The numbers speak for themselves: despite recent advances in HIV treatment and prevention, the Latino community as a whole is suffering a spike in HIV infections.
According to the CDC, in 2013 Latinos in the U.S. represented nearly three times the rate of new HIV infections compared to non-Hispanic whites. Among Latinos living with HIV, only about 35 percent were engaged in HIV medical care. Racial and ethnic health disparities for HIV in Chicago mirror the disparities observed across the nation.
Stigma and cultural factors can work together to prevent greater acceptance of HIV testing, care, and prevention strategies. For Latino gay men, a culture of shame and silence surrounding sex and gender roles compounds the barriers. To come out as gay and/or HIV-positive risks family and cultural dishonor and rejection, which are heavy burdens to bear for people raised to value family above all else.
As CEO of Howard Brown Health Center, I see these dynamics at play every day in the patients we care for in our LGBTQ-focused community health center. As a Colombian-American gay man living with HIV, I have had to reconcile and affirm the many elements of my identity. This includes learning to live with HIV and taking steps to improve and promote my and my community's health.
Breaking the silence and shame of HIV, for me, is the most compelling call to action for National Latino AIDS Awareness Day (NLAAD), commemorated each year on October 15.
From a healthcare perspective, there are two important paths to end the HIV/AIDS epidemic. First, our nation must provide high-quality, culturally competent and life-long medical care and treatment for people--all people--living with HIV. In tandem, we must promote routine HIV testing as part of a comprehensive wellness plan and assist HIV-negative individuals to stay HIV free.
Both of these efforts involve a robust system of education, linkage-to-care and access to state-of-the-art prevention and care services. Howard Brown sees tens of thousands of patients each year, many of them Latino. We know from experience that the barriers they face in accessing care have common threads.

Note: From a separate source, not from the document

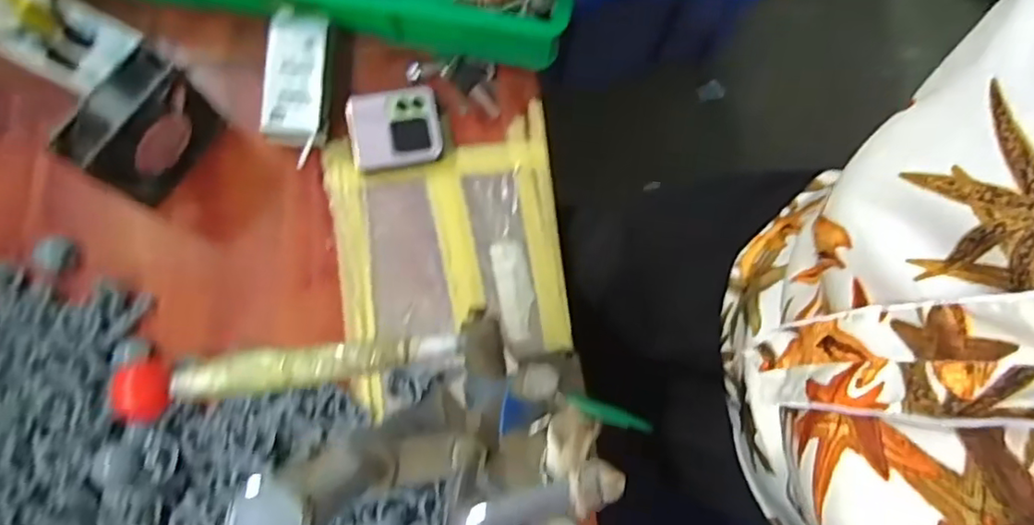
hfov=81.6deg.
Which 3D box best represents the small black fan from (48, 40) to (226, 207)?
[{"bbox_3d":[-0.335,-0.119,0.545,0.044,0.108,0.119,36,78,12],"label":"small black fan"}]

Confidentiality concerns are huge. Carlos Orengo, manager of our HIV/STI Walk-In Clinic, assists thousands of patients each year with HIV and STI testing and treatment. He has delivered hundreds of test results--many with bad news.
"The major concern that always comes up is confidentiality. Patients want to feel secure in what they discuss with us. Some patients who are undocumented, or who have never discussed sexual health before express to me they want to make sure their information will not be shared with anyone," Carlos said.
The comfort and familiarity obtained from a Spanish-speaking provider also helps reach more people in our community. Michelle Cuevas, a Nurse Manager at Howard Brown, said that Spanish-speaking staff are essential in providing Latinos a welcoming place. "We have Spanish speaking staff in our Call Center, and we have steadily increased our Spanish-speaking in all areas of service, including medical staff, to ensure people feel welcome as soon as they decide to try and access healthcare services."
Lina Diaz, one of our Financial Counselors, echoes how important that is adding, "I have seen incredible changes in bridging language barriers between patients and providers."
Shaping more open and accepting attitudes toward sexuality and diversity among Latinos will take time, of course. But National Latino AIDS Awareness Day is an opportunity for us to initiate this dialogue and shine a light on the best practices and strategies needed to turn the tide against the HIV/AIDS epidemic.